During his younger years, my son was one of those cute little boys who did the odd things that older people laugh at. He would ride his big wheel down the road with a sand pail on his head, a vacuum cleaner hose around his neck, and the long dusting attachment on his arm like a new appendage. Yeah, it was a sight to behold. He always had some weird contraption on. He would routinely bathe with a face mask, snorkel, and flippers. I don’t remember when that stopped. But one Christmas when I read that article, I realized I had missed it. It had ceased. He was taking normal showers now.
Twice in my life I had a premonition that it was the last time for an event. A friend had come to visit us while we were renting a house in the Adirondacks, and we had a blast for 3 days together there. Our husbands took our pictures and I remembered thinking this will be the last time I’m with her. I shook it off. What an awful thought. A few months later she moved, and we haven’t seen each other since. It’s one of my favorite pictures. We were happy, laughing….That day an alarm sounded.
My mother and I had a tumultuous relationship–in my 20s and part of my 30s we were inseparable, but when I hit my mid-30s to early 40s it was unbearable. We had a very difficult Christmas one year–that’ll be another post–maybe…someday. I remembered thinking wouldn’t it be awful if that was my last Christmas with her. It was. We took a break from each other for a bit . During that time her pulmonary fibrosis had progressed, and with the help of a cousin, we made up, apologized and everything was righted. But, I never got to spend Christmas with her again. That year her illness took a dramatic turn for the worse. She was hospitalized on Christmas and died that spring.
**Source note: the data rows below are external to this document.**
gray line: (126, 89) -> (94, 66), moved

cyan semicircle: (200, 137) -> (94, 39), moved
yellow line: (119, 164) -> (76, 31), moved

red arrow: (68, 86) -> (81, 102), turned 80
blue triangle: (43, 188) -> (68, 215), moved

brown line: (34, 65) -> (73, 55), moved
In Cinch Your Saddle, Angus’ wife died and was covered with the quilt that her mother had made them for their wedding. I did that because it amazes me how often I hear things like that or have seen it in my own life. My best friend Rose was buried in a dress she had worn to her brother’s wedding. My mother-in-law was buried in the dress she wore to our wedding. Who knew when she picked it out for her son’s wedding that she’d be buried in it? When my cousin died two years ago, we had a picture of her on all the pamphlets and near the casket of her holding her granddaughter laughing. Who knew the day that picture was taken–one of her happiest days–that it would be displayed at her funeral?
We all have things we miss. Holding a child at 3 am when the house is quiet and peaceful. You didn’t have to worry about dinner, laundry or any siblings getting jealous–you held that baby, kissed it, marveling at your personal miracle and delighted in watching the infant being nourished by your body.
I wish I remembered when my daughter stopped asking me to braid her hair and she learned on her own. I wish I remembered the last time my son crawled into my lap to watch TV. When was the last time I colored a Disney princess in a coloring book? Or made a snowman in the first snow?